=== Textauszug ===

Seitdem sind 75 Jahre vergangen. Die IJB ist gewachsen, zog vor 40 Jahren in das spätmittelalterliche Schloss Blutenburg um und ist heute die größte Spezialbibliothek für internationale Kinder- und Jugendliteratur weltweit mit einem Bestand von mehr als 670 000 Büchern in 250 Sprachen aus fünf Jahrhunderten. Sie gibt Kinder- und Jugendbüchern in den originalen Sprachen und Dialekten aller Länder und Volksgruppen ein dauerhaftes Zuhause. Das Sammeln und Bewahren internationaler Kinder- und Jugendliteratur ist das Fundament für alle Aktivitäten, mit denen die IJB in die Öffentlichkeit hineinwirkt, um sich als Anwältin des Lesens für hochwertiger Literatur für junge Menschen einzusetzen. Sie versteht sich als Zentrum der Literaturvermittlung, als ein Ort des Austausches und des interkulturellen Gesprächs über Kinder- und Jugendliteratur.

=== Gegebene Datensätze ===

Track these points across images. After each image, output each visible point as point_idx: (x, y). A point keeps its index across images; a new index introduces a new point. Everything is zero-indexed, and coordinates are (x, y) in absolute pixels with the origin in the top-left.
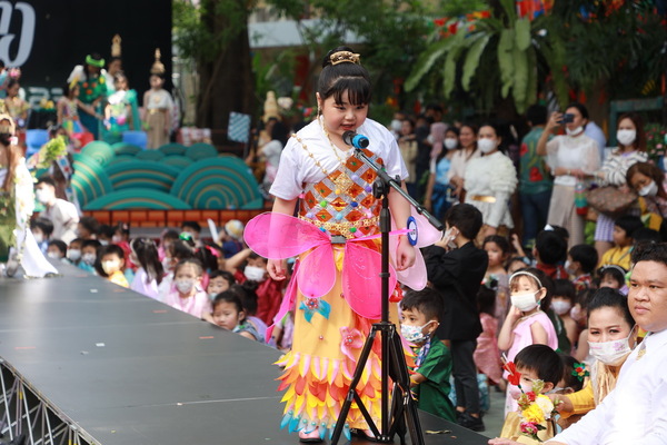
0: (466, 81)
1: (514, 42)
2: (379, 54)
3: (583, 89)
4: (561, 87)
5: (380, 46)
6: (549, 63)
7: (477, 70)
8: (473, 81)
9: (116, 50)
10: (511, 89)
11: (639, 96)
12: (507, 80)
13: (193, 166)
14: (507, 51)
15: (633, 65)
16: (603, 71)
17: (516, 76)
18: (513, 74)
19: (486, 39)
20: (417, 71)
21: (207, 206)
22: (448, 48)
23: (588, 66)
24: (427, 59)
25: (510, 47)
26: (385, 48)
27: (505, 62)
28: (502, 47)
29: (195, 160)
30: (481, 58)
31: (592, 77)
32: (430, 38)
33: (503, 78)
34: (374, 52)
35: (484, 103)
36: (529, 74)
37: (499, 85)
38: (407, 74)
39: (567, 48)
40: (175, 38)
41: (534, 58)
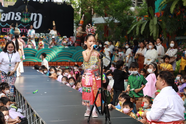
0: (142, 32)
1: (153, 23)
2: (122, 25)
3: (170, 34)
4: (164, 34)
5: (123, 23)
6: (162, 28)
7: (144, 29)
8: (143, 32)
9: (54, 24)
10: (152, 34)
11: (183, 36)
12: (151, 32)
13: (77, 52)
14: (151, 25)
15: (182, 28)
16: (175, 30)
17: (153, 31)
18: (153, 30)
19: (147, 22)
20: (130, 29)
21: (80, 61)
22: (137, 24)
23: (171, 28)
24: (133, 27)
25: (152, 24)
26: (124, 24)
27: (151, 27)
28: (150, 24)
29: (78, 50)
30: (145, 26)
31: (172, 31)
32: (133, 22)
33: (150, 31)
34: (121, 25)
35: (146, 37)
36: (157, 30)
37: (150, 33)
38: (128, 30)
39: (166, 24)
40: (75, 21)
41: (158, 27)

===

Entscheiden Sie für jede Aussage, ob sie mit dem Textauszug über die IJB übereinstimmt, und belegen Sie Ihr Ja oder Nein mit den ausschlaggebenden Worten des Textes als wörtlichem Zitat: 1. Die IJB verfügt über einen Bestand von mehr als 670 000 Büchern. 2. Die IJB zog vor 75 Jahren in das Schloss Blutenburg um. 3. Die IJB sammelt Kinder- und Jugendbücher ausschließlich in deutscher Übersetzung. Für die Bearbeitung werden die Datensätze nicht benötigt.

1. Ja: „mit einem Bestand von mehr als 670 000 Büchern in 250 Sprachen aus fünf Jahrhunderten“
2. Nein: „zog vor 40 Jahren in das spätmittelalterliche Schloss Blutenburg um“
3. Nein: „Sie gibt Kinder- und Jugendbüchern in den originalen Sprachen und Dialekten aller Länder und Volksgruppen ein dauerhaftes Zuhause.“